Text shown:
============

Now McLachlan notes that the Gauss-Codazzi-Mainardi equations imply that the angle $\omega$ satisfies the sine-Gordon equation and has $0 < \omega <\pi $, since the angle between the coordinates must be non-zero.

$$\frac{\partial^2\omega}{\partial x\partial y}= \sin(\omega).$$

On any rectangle in the coordinate chart, the sine-Gordon equation implies that the area is bounded by $2\pi$ ("Hazzidakis' Formula"). Let the rectangle $X=[x_1,x_2]\times[y_1,y_2]$, then

$$\omega(x_1,y_1)-\omega(x_1,y_2)-\omega(x_2,y_1)+\omega(x_2,y_2) = \iint_X \frac{\partial^2 \omega}{dxdy} dx dy \\ = \iint_X \sin(\omega) dx dy = \iint_{\psi(X)} dA = Area(X).$$

Since $0<\omega < \pi$, the area is bounded by $2\pi$.

============

[Collection entries]

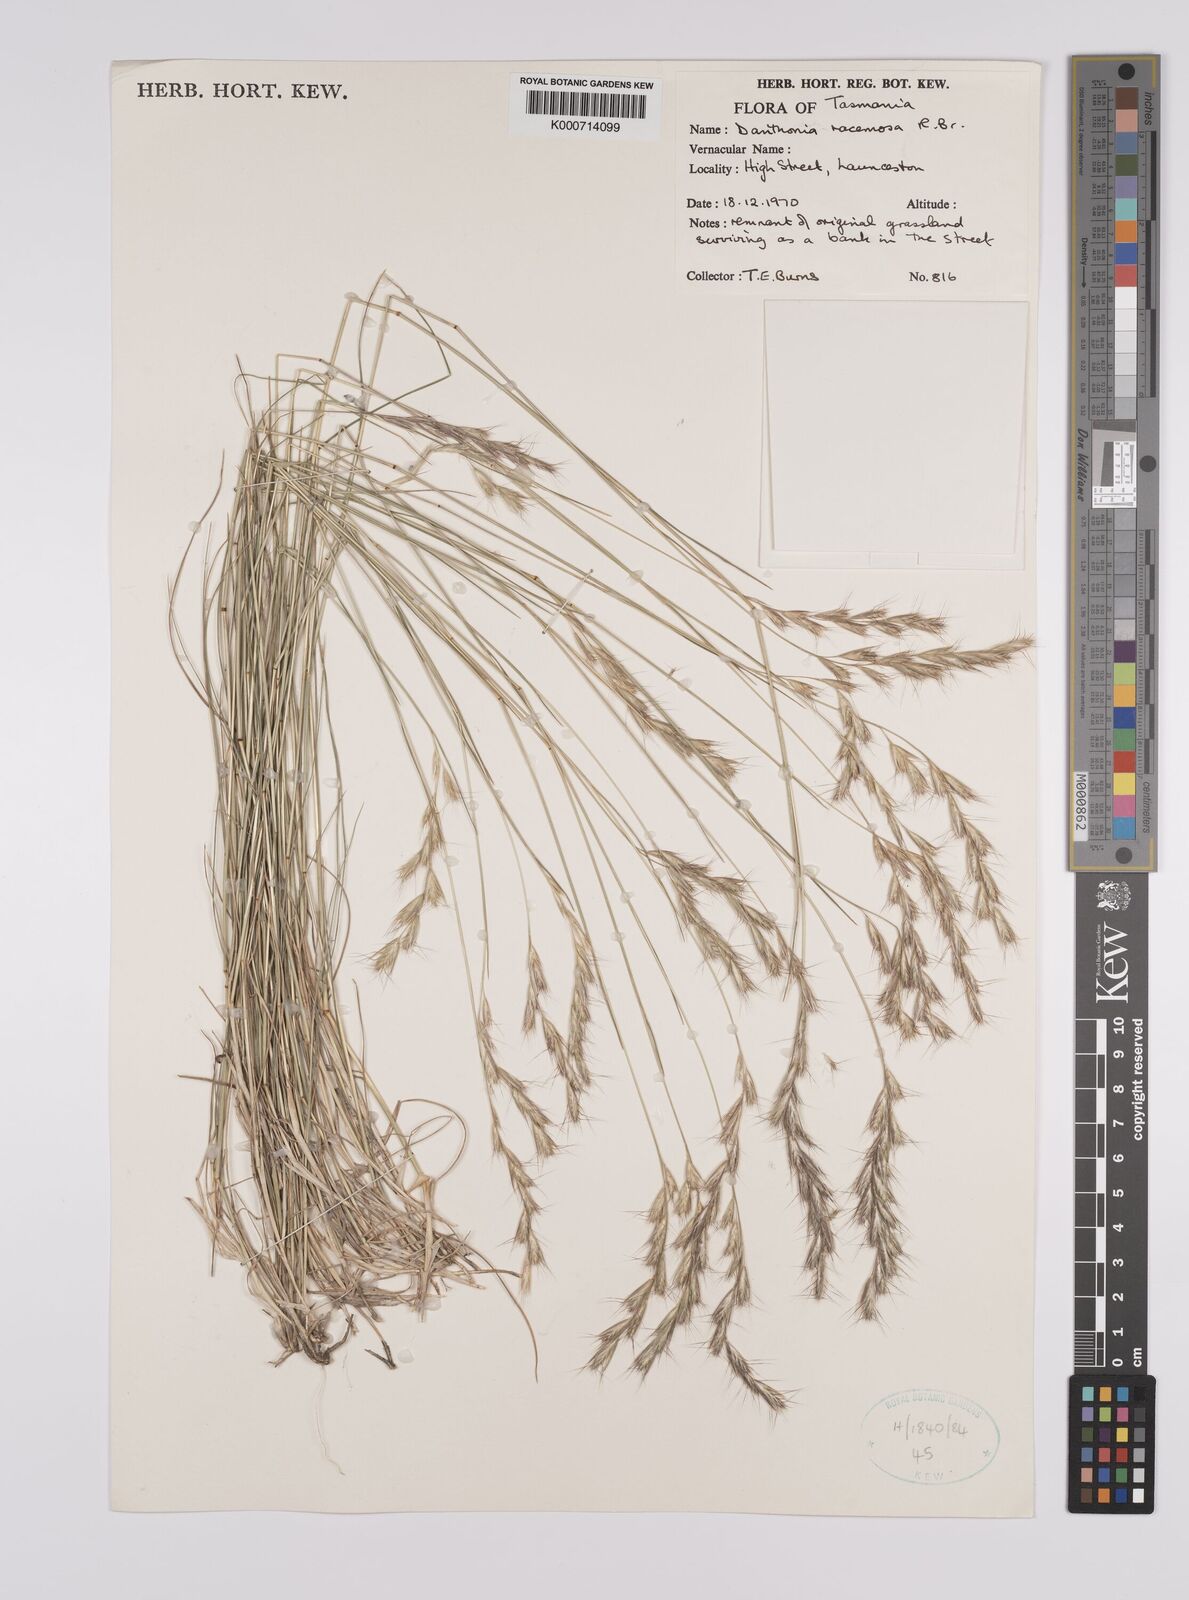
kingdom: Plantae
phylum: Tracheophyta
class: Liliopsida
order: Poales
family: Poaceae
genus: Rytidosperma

============

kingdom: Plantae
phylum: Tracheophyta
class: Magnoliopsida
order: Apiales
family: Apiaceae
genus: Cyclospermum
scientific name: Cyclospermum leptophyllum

============

Problem statement: Reproduce the passage above about the sine-Gordon equation and Hazzidakis' formula word for word, including every formula.

The reply:
Now McLachlan notes that the Gauss-Codazzi-Mainardi equations imply that the angle $\omega$ satisfies the sine-Gordon equation and has $0 < \omega <\pi $, since the angle between the coordinates must be non-zero.

$$\frac{\partial^2\omega}{\partial x\partial y}= \sin(\omega).$$

On any rectangle in the coordinate chart, the sine-Gordon equation implies that the area is bounded by $2\pi$ ("Hazzidakis' Formula"). Let the rectangle $X=[x_1,x_2]\times[y_1,y_2]$, then

$$\omega(x_1,y_1)-\omega(x_1,y_2)-\omega(x_2,y_1)+\omega(x_2,y_2) = \iint_X \frac{\partial^2 \omega}{dxdy} dx dy \\ = \iint_X \sin(\omega) dx dy = \iint_{\psi(X)} dA = Area(X).$$

Since $0<\omega < \pi$, the area is bounded by $2\pi$.